- Directed by: Peter Lilienthal
- Written by: Sam Koperwas
- Produced by: Joachim von Vietinghoff
- Starring: Joe Pesci Larry Rapp Evan Handler Frank Vincent Tony Martin
- Cinematography: Michael Ballhaus
- Music by: Claus Bantzer
- Release date: 1982 (U.S.);
- Running time: 100 minutes
- Country: West Germany
- Language: English

= Dear Mr. Wonderful =

1982 film by Peter Lilienthal

Dear Mr. Wonderful (Note: Titled onscreen as Dear Mister Wonderful) (also known as Ruby's Dream in some US video releases) is a 1982 German comedy-drama crime film starring Joe Pesci.

==Plot==
Ruby Dennis is a small-time lounge singer who owns a bowling alley which is in danger of closing as credit is being withdrawn and equipment is being slowly taken away by loan sharks. He attempts to make it big while struggling against the mob and finding romance with Sharon. Dennis lives with his sister, Paula, and her son, Raymond. Paula quits her job and runs off to help the poor, leaving Dennis to keep Raymond away from a life of crime.
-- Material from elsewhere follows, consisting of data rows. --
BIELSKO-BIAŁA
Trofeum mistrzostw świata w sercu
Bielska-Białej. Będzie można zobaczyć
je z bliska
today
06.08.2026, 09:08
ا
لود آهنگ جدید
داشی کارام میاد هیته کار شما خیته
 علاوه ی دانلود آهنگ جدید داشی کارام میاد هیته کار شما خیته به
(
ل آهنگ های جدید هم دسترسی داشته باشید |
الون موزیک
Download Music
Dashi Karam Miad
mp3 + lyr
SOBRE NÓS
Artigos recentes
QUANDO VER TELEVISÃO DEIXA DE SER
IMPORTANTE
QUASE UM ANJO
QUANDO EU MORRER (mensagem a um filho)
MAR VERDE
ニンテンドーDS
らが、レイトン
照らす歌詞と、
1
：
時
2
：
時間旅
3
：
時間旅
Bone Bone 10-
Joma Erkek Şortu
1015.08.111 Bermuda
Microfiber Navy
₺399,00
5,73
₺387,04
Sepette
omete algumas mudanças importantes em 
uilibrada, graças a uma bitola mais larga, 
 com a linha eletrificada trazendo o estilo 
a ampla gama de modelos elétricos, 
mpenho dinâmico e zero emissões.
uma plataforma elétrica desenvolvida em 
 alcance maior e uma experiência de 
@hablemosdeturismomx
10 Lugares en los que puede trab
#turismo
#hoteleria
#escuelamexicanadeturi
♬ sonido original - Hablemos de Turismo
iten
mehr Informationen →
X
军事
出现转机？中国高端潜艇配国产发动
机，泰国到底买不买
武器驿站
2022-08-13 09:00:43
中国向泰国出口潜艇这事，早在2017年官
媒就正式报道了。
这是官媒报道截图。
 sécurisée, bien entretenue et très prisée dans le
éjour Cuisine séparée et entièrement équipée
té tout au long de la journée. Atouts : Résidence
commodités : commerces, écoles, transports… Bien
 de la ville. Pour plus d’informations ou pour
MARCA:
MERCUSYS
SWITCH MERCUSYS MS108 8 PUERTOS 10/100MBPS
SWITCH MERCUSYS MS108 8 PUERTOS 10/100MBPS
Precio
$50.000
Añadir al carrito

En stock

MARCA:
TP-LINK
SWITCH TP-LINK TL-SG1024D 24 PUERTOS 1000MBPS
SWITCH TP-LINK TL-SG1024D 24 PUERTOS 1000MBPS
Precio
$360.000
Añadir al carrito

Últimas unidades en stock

Ruby ventures toward a spiritual crisis, something that is off-kilter to his surroundings.

==Cast==
- Joe Pesci as Ruby Dennis
- Karen Ludwig as Paula
- Frank Vincent as Louie
- Ed O'Ross as Glenn
- Richard S. Castellano as FBI Agent
- Ivy Ray Browning as Sharon
- Larry Rapp as Arnold
- Joseph Rigano as Artie
- Gene Ruffini as Jimmy
- Ben Dova as Ben
- Dominick Grieco as Lenny
- Paul Herman as "Hesh"
- Evan Handler as Ray
- Ronald Maccone as Maurice
- Tony Martin as himself (cameo)

==Awards==
Peter Lilienthal, the film's director, won "Outstanding Individual Achievement: Direction" in the 1983 German Film Awards.